The interviewer gives you the high-level requirements and asks you to reason carefully about **business properties first**, then derive the architecture and key trade-offs.
### Functional requirements
- Search for hotels by city, date range, and basic filters.
- For a given hotel and date range, show up-to-date availability (rooms left) and price.
- Create a booking for a chosen hotel, room type, and date range.
- Guarantee that **the same room-night is not double-booked**.
- Optionally support cancellation (you can keep this high-level).
### Non-functional requirements
- **High concurrency:**
- Assume up to \~100k read requests/sec (availability checks) and \~10k booking attempts/sec at peak.
- **Low latency:**
- P99 latency for availability checks and booking confirmation should be **< 200 ms** end-to-end from the client’s perspective.
- **High availability:**
- The system must continue working if individual nodes or even a whole zone go down.
- **Consistency characteristics:**
- **Weak/eventual consistency is acceptable for displaying availability counts on the UI.** A user may occasionally see an outdated count.
- **Strong correctness is required for final booking confirmation** (no double-booking).
- **Message loss tolerance:**
- For streaming / push-style **availability updates** to clients, it is acceptable if **some update messages are lost** (they will be refreshed soon anyway).
- It is **not acceptable** to lose actual booking requests or confirmations.
- **Hotspot handling:**
- Some hotels may become **extremely hot** (e.g., after a viral video), causing a huge, skewed load.
- The system should **avoid concentrating all traffic for one hot hotel on a single node**.
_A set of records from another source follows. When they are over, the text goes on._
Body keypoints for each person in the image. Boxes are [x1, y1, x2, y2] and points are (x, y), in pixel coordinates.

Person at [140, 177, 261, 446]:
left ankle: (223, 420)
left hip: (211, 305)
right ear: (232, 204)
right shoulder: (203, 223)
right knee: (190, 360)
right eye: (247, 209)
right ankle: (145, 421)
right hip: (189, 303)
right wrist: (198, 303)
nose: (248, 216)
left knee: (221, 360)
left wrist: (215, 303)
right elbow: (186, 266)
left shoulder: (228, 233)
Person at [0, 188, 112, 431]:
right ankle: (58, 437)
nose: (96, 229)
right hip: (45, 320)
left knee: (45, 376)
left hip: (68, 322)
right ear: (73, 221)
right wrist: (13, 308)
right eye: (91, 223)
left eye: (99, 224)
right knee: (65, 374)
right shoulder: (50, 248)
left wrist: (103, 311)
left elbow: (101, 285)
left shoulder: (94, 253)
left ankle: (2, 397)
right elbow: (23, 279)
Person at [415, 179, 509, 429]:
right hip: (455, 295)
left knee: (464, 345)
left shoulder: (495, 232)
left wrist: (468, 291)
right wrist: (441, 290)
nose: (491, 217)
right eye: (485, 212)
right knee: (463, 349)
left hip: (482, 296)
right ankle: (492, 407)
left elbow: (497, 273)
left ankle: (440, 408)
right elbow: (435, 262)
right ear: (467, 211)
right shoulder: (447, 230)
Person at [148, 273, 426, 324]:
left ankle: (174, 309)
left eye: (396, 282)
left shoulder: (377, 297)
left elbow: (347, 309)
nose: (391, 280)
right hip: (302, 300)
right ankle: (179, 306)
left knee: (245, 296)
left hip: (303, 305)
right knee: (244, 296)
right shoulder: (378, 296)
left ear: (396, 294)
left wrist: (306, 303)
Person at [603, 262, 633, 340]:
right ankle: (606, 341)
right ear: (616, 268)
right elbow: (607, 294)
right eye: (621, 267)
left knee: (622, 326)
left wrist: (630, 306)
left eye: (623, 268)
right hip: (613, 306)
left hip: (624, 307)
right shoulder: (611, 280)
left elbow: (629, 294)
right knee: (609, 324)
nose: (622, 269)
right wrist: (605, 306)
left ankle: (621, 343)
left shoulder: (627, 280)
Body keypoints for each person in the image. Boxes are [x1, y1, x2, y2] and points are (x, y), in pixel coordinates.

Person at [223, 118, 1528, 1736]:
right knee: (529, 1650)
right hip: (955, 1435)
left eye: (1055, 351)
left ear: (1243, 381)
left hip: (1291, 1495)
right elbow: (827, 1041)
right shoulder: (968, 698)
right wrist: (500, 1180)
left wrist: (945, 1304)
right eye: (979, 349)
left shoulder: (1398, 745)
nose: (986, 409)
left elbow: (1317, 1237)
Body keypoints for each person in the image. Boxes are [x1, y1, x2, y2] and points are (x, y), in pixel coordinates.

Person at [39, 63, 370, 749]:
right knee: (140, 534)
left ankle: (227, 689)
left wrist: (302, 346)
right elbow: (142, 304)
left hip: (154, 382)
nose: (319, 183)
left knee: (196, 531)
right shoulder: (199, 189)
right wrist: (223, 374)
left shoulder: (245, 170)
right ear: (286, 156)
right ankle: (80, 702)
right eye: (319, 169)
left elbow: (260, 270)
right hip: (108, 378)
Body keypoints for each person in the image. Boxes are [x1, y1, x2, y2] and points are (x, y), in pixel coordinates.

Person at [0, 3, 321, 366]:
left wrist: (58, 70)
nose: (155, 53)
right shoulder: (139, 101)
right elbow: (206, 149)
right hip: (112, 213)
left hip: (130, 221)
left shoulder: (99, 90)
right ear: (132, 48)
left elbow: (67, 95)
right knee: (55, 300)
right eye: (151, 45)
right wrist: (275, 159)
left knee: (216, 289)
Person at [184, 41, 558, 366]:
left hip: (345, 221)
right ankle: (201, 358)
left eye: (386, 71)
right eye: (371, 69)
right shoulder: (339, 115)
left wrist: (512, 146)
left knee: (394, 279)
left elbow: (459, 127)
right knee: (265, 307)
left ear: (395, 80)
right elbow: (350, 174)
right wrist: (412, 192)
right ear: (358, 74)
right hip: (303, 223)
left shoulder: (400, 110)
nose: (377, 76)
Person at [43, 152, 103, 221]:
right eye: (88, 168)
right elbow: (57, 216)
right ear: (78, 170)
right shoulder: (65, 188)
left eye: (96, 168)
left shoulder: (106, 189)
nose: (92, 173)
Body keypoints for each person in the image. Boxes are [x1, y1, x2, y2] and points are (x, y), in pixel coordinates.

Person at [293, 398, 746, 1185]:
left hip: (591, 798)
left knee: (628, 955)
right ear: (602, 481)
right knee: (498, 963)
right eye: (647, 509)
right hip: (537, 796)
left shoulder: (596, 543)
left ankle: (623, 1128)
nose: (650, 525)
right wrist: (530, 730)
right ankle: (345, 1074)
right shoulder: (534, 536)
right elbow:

- **Latency vs reliability trade-off:**
- You should discuss **protocol choices** (e.g., HTTP vs WebSocket vs UDP or similar) and how they impact latency and reliability.
### Specific discussion points the interviewer cares about
1. **Latency vs reliability:**
- When and why might you choose a low-overhead protocol such as **UDP or WebSocket-style persistent connections** instead of plain HTTP for certain flows?
- Which parts of the system can tolerate message loss, and which cannot?
2. **Preventing double bookings for the same hotel/room:**
- Under high concurrency, how do you ensure two users cannot both successfully book the **last available room-night**?
- Discuss techniques such as **rate limiting, request coalescing/merging, throttling, and concurrency control** (locks, atomic counters, queues, etc.).
3. **Sharding / horizontal scaling for hot hotels:**
- How would you horizontally partition the load for a very hot hotel?
- Compare strategies like **sharding by room** (e.g., room ID or room type) versus **bucketizing by user** (e.g., hashing on user ID) and discuss pros/cons.
Assume you are free to pick any technologies (e.g., relational vs NoSQL databases, caches like Redis, message queues like Kafka, etc.).
**Task:**
Design the system at a high level:
- Identify the major components/services.
- Propose a data model for hotels, rooms, inventory, and bookings.
- Describe the end-to-end flows for **availability lookup** and **booking confirmation**.
- Explain how your design achieves:
- Low latency with acceptable reliability trade-offs.
- No double-booking despite high concurrency.
- Good handling of **hot hotels** via sharding/partitioning.
- Explicitly call out the key trade-offs and why you made those choices.
Quick Answer: This question evaluates understanding of large-scale backend and distributed system design, including scalability, high availability, consistency models, concurrency control to prevent double-booking, hotspot mitigation, and protocol trade-offs for low-latency booking and availability flows.